Task directions: Look through the listing for the string "ankle" and copy out every line that holds it.

------

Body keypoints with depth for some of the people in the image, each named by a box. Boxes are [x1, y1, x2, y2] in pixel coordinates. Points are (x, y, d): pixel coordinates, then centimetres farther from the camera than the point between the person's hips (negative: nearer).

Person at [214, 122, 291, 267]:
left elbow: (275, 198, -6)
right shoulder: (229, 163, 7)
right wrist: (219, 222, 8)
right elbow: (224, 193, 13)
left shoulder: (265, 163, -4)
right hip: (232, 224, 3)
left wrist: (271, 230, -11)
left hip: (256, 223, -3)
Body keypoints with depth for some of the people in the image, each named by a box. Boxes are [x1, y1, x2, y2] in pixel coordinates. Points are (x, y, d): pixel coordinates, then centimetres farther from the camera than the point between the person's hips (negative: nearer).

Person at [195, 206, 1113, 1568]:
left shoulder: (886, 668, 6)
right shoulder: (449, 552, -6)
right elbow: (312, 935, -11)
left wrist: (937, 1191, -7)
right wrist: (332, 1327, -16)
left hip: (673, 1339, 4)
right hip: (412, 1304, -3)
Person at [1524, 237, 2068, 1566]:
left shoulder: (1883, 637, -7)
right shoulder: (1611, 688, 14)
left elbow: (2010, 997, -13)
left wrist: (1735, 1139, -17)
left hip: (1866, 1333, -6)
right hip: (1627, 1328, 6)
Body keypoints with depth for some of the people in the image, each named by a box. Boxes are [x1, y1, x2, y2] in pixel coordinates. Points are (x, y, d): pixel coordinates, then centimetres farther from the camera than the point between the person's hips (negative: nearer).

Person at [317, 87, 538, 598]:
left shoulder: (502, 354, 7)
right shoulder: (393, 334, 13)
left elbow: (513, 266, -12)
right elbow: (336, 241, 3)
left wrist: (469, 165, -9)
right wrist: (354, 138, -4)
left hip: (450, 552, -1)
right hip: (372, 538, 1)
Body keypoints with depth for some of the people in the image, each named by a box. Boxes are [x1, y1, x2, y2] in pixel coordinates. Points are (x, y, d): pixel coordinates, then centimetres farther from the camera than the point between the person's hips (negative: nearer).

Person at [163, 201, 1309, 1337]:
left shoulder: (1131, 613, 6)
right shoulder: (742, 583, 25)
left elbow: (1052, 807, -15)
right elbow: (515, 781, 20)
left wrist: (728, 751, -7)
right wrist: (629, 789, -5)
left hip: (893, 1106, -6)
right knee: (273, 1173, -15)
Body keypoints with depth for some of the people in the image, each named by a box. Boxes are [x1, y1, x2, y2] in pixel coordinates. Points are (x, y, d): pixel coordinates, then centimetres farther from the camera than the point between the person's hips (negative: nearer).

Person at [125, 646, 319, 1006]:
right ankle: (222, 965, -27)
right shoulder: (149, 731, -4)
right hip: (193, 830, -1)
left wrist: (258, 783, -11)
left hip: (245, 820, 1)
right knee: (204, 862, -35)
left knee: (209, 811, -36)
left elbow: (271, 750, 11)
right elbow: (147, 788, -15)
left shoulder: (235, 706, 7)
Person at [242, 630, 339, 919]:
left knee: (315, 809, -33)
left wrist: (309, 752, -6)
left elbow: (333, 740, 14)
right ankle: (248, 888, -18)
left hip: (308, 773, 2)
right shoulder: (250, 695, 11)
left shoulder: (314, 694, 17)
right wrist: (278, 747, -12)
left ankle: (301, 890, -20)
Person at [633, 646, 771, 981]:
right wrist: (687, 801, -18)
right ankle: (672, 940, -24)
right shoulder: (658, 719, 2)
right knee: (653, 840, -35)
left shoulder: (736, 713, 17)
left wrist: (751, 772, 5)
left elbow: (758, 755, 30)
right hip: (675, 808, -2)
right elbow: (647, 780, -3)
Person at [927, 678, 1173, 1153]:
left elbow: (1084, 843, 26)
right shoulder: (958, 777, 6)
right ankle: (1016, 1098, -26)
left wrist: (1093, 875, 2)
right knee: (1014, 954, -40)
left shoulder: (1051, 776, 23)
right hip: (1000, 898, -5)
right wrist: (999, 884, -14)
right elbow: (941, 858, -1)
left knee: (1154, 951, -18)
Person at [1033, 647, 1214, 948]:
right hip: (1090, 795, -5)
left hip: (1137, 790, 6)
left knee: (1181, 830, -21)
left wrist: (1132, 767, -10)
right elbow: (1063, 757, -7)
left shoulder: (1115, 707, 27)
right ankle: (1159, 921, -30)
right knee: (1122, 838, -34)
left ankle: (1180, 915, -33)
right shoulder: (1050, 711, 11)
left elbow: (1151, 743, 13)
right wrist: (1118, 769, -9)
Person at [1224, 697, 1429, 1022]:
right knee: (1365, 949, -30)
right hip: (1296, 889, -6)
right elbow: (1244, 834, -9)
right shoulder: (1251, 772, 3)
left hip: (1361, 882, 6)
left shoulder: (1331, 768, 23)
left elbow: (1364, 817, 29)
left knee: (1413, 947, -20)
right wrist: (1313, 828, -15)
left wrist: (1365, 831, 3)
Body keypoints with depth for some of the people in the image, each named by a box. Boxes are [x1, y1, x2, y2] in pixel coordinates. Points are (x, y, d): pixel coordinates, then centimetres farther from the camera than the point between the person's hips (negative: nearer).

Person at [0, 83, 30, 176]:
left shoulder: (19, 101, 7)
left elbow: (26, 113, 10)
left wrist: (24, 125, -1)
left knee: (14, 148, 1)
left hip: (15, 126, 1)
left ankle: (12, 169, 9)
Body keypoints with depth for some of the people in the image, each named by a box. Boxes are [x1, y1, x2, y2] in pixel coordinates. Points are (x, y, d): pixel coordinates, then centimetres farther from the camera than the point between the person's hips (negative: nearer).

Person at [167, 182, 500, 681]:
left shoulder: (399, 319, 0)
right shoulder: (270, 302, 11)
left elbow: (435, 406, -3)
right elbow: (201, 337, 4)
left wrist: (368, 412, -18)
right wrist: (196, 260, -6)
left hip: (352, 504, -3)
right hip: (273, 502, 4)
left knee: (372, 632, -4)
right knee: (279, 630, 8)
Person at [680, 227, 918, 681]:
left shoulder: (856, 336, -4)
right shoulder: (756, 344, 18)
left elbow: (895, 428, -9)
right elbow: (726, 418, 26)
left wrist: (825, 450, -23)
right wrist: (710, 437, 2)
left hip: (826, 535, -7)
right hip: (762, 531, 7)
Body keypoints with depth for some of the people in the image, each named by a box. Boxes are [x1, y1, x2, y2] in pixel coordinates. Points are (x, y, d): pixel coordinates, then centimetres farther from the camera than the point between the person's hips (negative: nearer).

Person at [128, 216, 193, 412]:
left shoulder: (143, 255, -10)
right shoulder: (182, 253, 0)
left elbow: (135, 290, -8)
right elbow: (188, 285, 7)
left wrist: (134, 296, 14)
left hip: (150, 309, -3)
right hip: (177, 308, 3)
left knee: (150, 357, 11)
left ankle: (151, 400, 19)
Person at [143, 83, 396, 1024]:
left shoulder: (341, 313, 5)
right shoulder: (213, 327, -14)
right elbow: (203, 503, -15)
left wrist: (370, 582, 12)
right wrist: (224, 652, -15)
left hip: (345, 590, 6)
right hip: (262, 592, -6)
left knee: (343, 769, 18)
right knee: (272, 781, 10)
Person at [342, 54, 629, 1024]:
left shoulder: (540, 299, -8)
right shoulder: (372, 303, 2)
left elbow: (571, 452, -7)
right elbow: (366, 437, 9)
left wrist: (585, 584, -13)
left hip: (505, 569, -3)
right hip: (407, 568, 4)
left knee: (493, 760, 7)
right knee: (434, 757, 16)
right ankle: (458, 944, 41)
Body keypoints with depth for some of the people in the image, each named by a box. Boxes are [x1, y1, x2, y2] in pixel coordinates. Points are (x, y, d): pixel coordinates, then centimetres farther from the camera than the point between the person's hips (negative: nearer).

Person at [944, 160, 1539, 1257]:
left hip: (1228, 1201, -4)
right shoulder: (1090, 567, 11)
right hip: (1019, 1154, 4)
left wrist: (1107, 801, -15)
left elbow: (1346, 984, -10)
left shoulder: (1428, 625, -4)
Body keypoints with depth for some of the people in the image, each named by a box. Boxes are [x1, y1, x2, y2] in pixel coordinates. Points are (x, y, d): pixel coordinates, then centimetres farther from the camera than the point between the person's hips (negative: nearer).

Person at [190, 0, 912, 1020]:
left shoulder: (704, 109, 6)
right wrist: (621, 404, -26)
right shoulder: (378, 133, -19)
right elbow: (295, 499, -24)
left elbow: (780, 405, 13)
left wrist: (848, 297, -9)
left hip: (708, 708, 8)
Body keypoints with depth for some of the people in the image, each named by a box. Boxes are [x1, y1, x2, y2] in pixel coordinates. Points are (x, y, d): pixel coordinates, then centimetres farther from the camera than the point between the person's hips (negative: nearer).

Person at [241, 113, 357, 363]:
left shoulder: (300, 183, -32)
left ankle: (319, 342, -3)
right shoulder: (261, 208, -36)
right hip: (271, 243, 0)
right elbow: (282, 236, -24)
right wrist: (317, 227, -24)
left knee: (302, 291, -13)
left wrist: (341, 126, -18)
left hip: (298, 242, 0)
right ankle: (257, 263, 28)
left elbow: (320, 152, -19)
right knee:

------

Solution to the exercise:
right ankle: (222, 965, -27)
right ankle: (248, 888, -18)
left ankle: (301, 890, -20)
right ankle: (672, 940, -24)
right ankle: (1016, 1098, -26)
right ankle: (1159, 921, -30)
left ankle: (1180, 915, -33)
left ankle: (12, 169, 9)
left ankle: (151, 400, 19)
right ankle: (458, 944, 41)
left ankle: (319, 342, -3)
right ankle: (257, 263, 28)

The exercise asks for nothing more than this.